The Trump administration has undertaken a series of steps that are causing a steady erosion in the autonomy of tech players. For instance, in August 2025, Nvidia and AMD agreed to pay 15% of their revenues from China to the US government - effectively transforming the chipmakers into partners of the US government. As part of the deal, the Trump administration eased the export control restrictions on Nvidia's H20 and AMD's MI308, downgraded chips specifically designed for the Chinese market. In addition to the policy problems stemming from the US government easing national security-linked export controls to become a revenue partner, the arrangement is potentially also in contravention of the US Constitution, which prohibits taxes on exports.
Further, just weeks after calling for the resignation of Intel CEO Lip-Bu Tan, Trump was not just appreciative of him but also announced taking up a 10% stake in the tech giant.
Beyond the stakes and revenue-sharing arrangements, the administration has also threatened tech companies with consequences if they do not invest in the US. As discussed above, Apple has been threatened with tariffs if it fails to invest in manufacturing in the US. Similarly, Trump has threatened semiconductor imports with steep tariffs unless the tech companies involved make investments in the US.
Although it may not appear so on the surface, the Trump administration has also expanded its grip on the tech sector through the TikTok saga. First, rather than upholding the 2024 law that required the ban or sale of TikTok, Trump first gave multiple extensions for its implementation, with the Department of Justice even formally asking US tech companies (whose services keep TikTok running in the US) not to worry about legal requirements. Second, in reaching a deal with ByteDance and China on TikTok's future in the US, the Trump administration has played a role in deciding which tech players would be involved in the app's operations in the country.
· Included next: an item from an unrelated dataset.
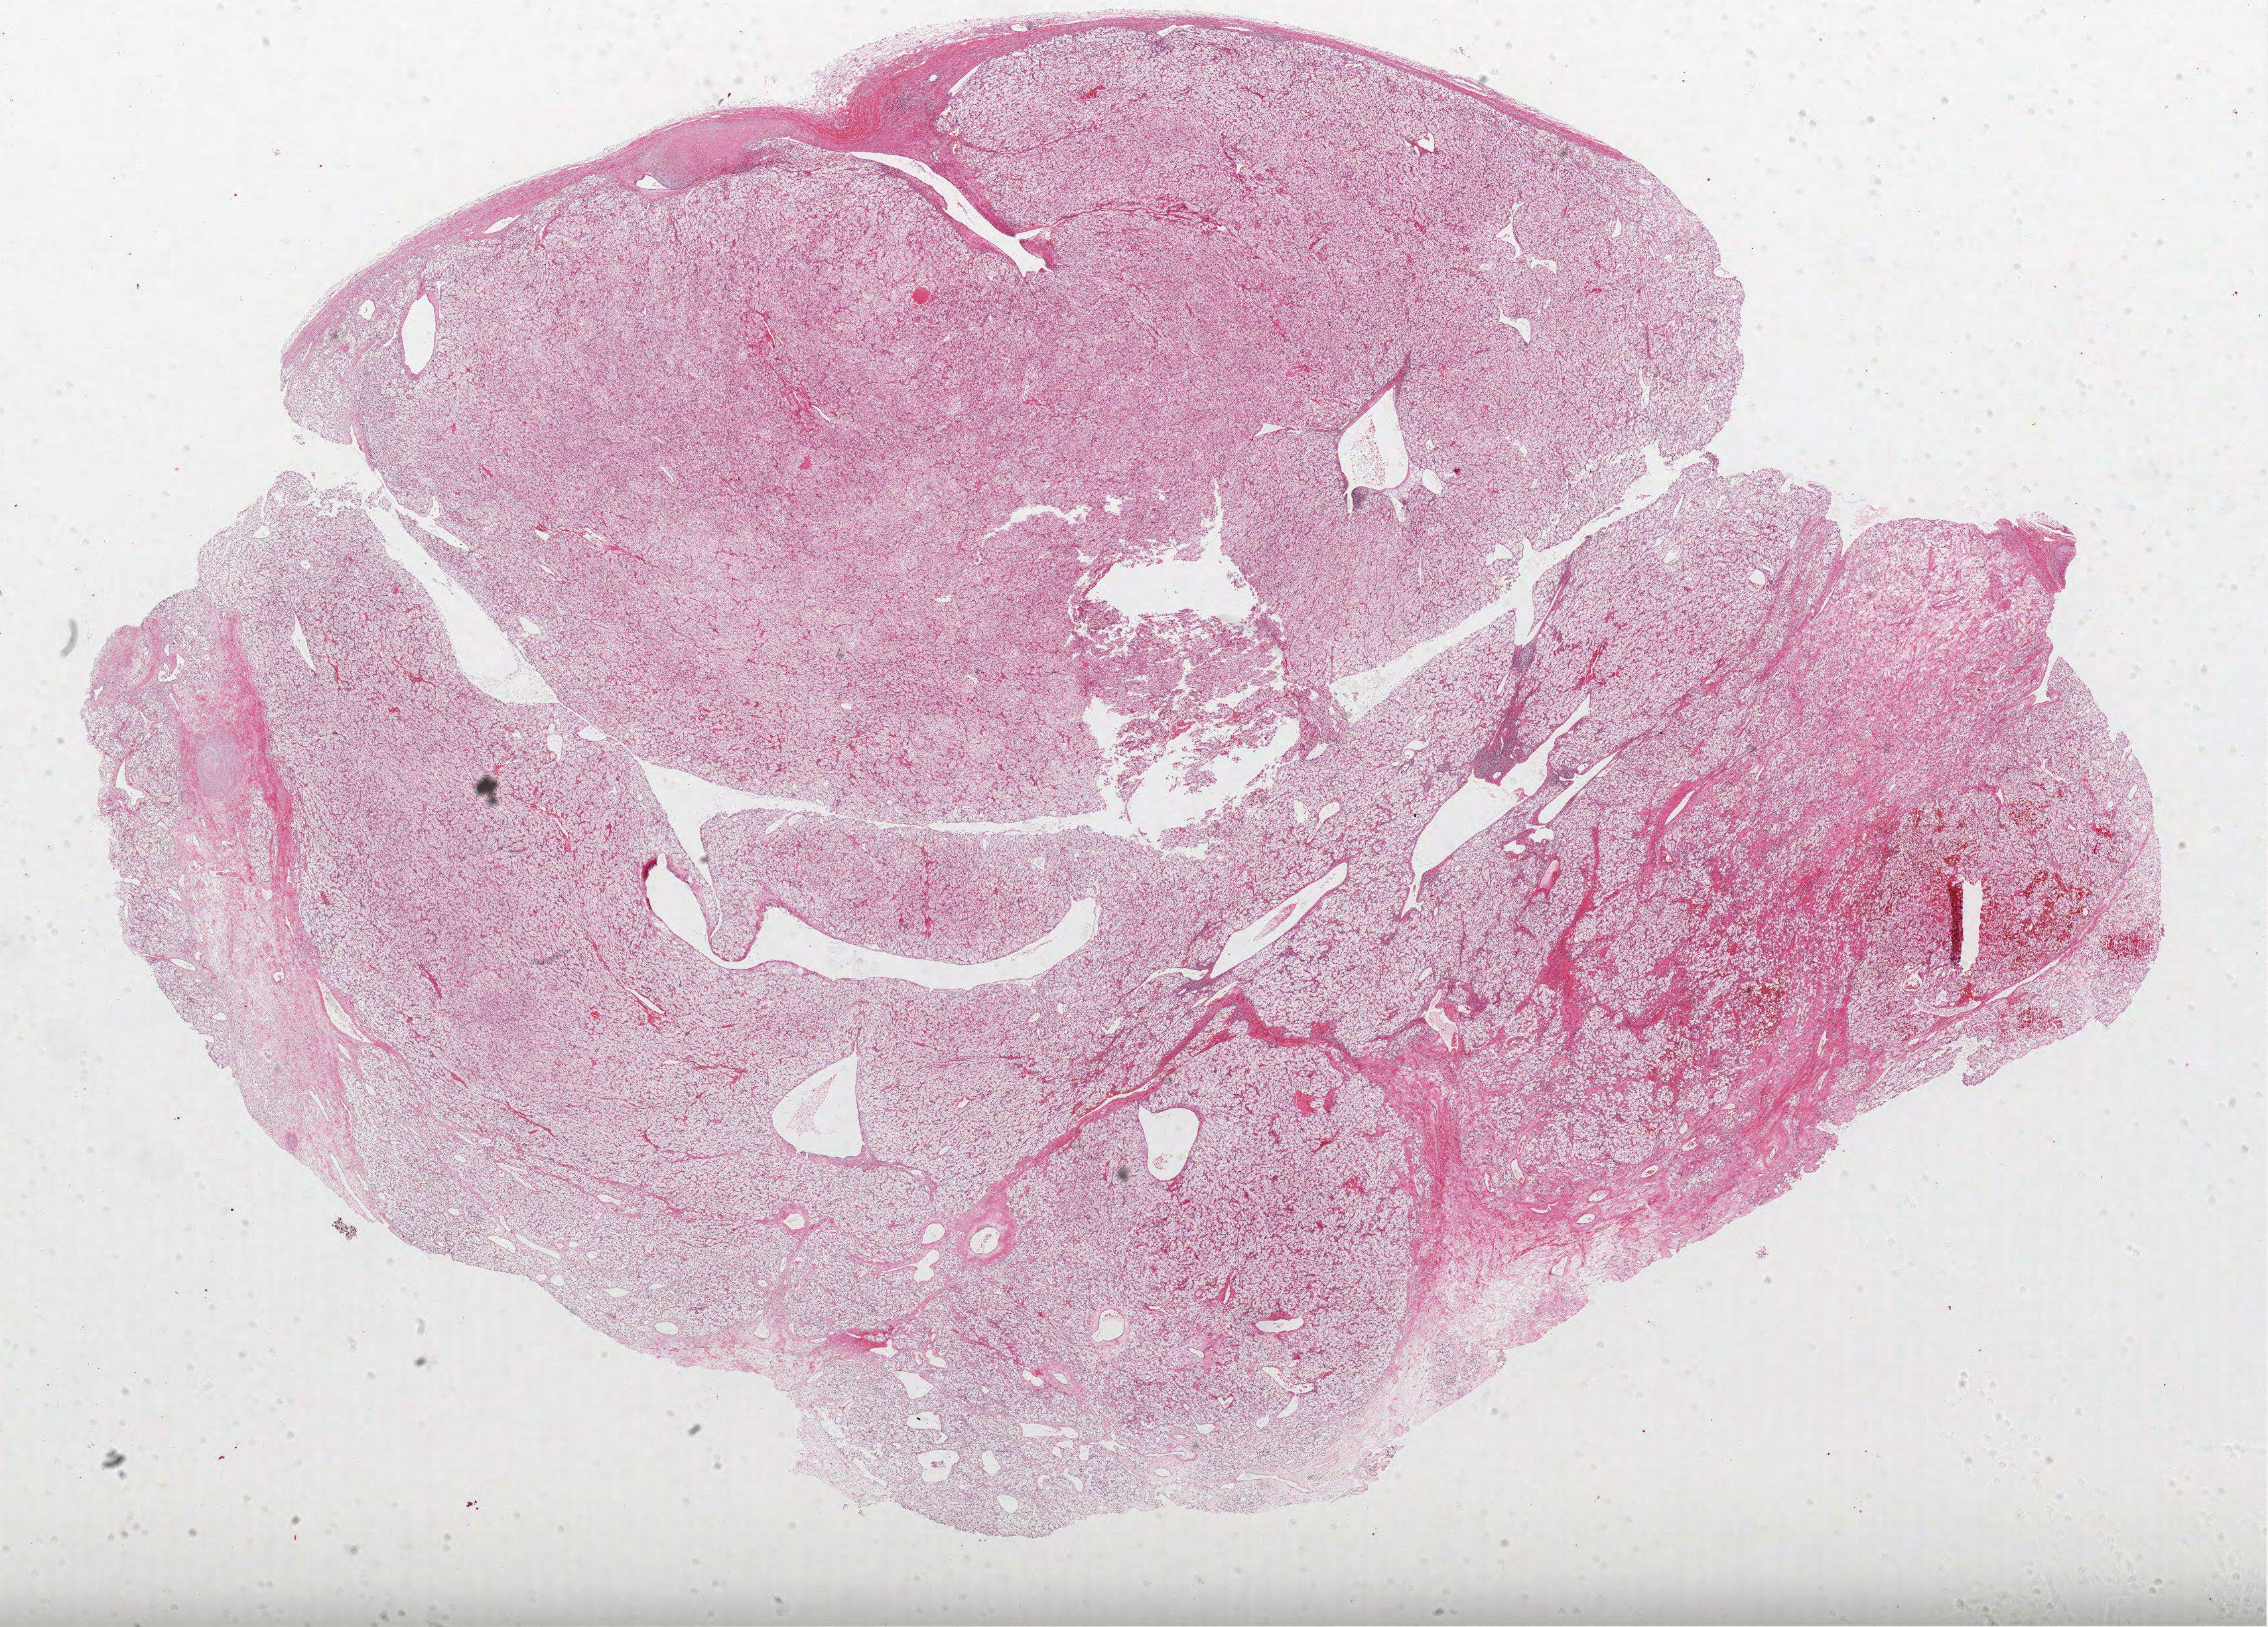
Whole-slide histology image, Hematoxylin and eosin (H&E) stained, shown as a low-resolution overview of the whole scanned area (about 27.3 x 19.6 mm). FFPE section. Kidney, primary tumour sample. Female, age 65 years at initial diagnosis. Histologic grade: G2 (moderately differentiated).
AJCC pathologic stage: I. TNM: T1b N0 M0. Laterality: right. Histologic diagnosis: Clear cell adenocarcinoma, NOS. Lymph nodes positive (case pathology): 0 of 3 examined.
Lastly, the Department of Justice's push for the breaking up of Google, in two separate cases in US courts this year, might stem more from the Trump administration's motivations to control the tech sector instead of any concern about monopolies and abuse of market power by Big Tech players.
Reshaping The Landscape
One implication of the erosion of corporate autonomy of tech players will play out domestically within the US. Companies would be expected to comply with the administration's directive of culling 'woke' AI and aligning more closely with the administration's AI agenda.
But given the dominance of the US Big Tech companies globally, spanning sectors such as cloud, AI and social media, the Trump administration's curtailment of the corporate autonomy of tech players will have implications beyond the US borders. Tech companies would be expected to align ever more closely with the machinations of the Trump administration. Even if the companies would like to comply with the regulations of a foreign jurisdiction - from Europe to India - as the markets in question may be key to their expansion, Trump's broad tariff threats may come in the way. Tech companies may also slow down their plans to diversify their supply chains out of China and towards developing countries in Asia, such as India and Vietnam. The continuation of the trend of the US government becoming a business partner and instituting investment conditions for the remainder of Trump's term would alter how tech companies do business and, in the process, reshape the global tech landscape.
(Lokendra Sharma is a staff research analyst with the Takshashila Institution's High-Tech Geopolitics Programme.)